_Work to be completed_: Present the stretch of the data from its beginning through the line containing "mới mình, bắt" as a numbered list, leaving out any blank lines.

_Available records_:
•••••
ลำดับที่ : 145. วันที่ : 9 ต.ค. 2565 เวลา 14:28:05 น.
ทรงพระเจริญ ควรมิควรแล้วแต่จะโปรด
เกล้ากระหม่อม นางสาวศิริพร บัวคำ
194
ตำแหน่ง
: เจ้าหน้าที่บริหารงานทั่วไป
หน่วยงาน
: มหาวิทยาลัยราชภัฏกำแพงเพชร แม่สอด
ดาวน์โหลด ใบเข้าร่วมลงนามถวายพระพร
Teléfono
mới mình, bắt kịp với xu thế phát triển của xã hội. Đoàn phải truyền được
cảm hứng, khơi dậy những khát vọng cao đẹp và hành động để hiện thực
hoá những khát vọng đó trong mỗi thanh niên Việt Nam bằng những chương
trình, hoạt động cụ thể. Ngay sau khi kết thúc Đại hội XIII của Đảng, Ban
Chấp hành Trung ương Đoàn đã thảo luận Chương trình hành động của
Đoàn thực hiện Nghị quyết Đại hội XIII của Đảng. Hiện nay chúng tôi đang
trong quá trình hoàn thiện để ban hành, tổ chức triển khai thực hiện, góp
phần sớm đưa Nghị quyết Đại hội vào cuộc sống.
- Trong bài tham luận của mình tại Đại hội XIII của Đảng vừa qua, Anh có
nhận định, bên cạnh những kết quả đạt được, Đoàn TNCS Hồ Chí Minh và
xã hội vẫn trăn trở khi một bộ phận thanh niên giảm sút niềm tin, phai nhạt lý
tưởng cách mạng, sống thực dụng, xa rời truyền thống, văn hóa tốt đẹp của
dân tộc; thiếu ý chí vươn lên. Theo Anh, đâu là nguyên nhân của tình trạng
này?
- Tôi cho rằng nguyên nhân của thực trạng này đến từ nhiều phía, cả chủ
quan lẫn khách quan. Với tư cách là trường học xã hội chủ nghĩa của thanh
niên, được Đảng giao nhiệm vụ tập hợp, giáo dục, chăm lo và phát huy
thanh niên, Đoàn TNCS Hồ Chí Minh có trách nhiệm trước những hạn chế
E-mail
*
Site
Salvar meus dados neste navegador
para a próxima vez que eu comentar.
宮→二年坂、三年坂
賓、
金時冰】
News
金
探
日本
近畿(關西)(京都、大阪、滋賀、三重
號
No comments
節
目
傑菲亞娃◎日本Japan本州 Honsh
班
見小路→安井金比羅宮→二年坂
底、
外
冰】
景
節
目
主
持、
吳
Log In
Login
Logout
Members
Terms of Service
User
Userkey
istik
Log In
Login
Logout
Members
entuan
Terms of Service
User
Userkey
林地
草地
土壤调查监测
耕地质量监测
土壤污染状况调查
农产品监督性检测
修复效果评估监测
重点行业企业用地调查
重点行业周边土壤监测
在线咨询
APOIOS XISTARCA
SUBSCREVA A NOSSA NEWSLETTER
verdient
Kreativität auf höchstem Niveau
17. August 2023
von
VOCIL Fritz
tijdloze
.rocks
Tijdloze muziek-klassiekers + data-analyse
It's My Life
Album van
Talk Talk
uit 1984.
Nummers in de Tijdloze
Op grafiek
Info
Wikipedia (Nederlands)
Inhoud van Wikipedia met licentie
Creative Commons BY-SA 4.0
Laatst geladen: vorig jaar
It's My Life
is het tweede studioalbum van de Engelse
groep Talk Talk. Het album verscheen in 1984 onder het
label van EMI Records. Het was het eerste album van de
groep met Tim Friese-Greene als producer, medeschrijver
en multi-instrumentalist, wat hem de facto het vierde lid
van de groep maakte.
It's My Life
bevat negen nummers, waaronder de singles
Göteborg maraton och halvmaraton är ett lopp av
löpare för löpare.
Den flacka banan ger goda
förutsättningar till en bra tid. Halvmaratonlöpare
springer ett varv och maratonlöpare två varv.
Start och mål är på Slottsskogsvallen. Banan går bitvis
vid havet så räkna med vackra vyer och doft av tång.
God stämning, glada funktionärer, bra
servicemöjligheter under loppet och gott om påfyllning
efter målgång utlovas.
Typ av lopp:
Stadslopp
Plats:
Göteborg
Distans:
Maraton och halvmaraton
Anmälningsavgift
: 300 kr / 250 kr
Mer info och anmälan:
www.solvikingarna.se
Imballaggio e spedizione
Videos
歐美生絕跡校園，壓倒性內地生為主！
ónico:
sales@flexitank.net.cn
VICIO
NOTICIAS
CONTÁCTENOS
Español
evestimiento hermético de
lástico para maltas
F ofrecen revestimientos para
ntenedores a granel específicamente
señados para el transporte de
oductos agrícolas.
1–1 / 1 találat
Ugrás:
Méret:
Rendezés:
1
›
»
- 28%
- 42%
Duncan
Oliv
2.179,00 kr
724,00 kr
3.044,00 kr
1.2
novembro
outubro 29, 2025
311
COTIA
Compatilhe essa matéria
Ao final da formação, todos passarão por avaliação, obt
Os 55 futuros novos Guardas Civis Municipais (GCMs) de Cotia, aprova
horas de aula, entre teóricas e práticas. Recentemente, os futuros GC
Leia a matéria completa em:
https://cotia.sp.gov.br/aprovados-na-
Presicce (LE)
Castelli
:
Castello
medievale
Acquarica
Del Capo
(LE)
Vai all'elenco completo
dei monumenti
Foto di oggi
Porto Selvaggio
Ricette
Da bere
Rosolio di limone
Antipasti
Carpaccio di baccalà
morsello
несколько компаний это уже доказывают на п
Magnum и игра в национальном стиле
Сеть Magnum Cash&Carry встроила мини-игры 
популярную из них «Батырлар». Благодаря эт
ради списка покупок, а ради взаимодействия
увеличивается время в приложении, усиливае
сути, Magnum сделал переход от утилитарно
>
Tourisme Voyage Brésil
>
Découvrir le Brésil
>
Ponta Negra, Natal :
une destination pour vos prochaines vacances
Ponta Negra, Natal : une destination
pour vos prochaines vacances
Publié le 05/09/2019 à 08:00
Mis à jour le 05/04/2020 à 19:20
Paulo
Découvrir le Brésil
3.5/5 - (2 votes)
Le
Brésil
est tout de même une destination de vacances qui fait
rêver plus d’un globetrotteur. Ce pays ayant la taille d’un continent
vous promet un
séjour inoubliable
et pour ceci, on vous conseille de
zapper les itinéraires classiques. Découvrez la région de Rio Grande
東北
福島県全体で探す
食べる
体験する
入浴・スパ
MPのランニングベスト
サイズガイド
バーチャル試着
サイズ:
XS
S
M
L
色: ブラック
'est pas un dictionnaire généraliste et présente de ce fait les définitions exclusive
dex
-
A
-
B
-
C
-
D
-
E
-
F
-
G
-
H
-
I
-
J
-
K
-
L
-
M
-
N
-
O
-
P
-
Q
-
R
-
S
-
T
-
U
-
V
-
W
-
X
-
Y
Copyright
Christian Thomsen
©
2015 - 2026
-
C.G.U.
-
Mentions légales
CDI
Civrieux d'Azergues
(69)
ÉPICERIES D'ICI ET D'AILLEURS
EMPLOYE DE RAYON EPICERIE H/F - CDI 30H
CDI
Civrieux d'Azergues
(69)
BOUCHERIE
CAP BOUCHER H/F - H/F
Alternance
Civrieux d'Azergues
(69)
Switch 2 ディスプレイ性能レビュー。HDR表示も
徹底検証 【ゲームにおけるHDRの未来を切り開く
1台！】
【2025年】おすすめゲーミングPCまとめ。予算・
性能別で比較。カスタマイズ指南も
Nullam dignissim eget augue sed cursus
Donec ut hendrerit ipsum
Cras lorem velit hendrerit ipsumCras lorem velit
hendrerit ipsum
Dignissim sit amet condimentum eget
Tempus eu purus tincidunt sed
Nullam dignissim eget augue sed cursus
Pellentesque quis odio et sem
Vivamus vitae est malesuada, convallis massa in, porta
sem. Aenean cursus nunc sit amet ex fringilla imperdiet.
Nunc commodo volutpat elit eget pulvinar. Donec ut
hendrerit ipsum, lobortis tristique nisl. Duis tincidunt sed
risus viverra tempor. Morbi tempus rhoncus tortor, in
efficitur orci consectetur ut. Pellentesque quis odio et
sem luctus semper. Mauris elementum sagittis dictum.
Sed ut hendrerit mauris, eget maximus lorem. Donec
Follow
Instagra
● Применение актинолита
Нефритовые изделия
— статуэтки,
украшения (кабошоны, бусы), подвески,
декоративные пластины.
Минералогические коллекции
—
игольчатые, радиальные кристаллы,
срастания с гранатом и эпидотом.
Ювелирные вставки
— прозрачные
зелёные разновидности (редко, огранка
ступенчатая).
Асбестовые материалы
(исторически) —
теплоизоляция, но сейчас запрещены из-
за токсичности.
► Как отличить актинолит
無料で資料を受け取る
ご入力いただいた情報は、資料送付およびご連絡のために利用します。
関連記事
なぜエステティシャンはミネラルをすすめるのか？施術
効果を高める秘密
•••••
_Worked solution_:
1. ลำดับที่ : 145. วันที่ : 9 ต.ค. 2565 เวลา 14:28:05 น.
2. ทรงพระเจริญ ควรมิควรแล้วแต่จะโปรด
3. เกล้ากระหม่อม นางสาวศิริพร บัวคำ
4. 194
5. ตำแหน่ง
6. : เจ้าหน้าที่บริหารงานทั่วไป
7. หน่วยงาน
8. : มหาวิทยาลัยราชภัฏกำแพงเพชร แม่สอด
9. ดาวน์โหลด ใบเข้าร่วมลงนามถวายพระพร
10. Teléfono
11. mới mình, bắt kịp với xu thế phát triển của xã hội. Đoàn phải truyền được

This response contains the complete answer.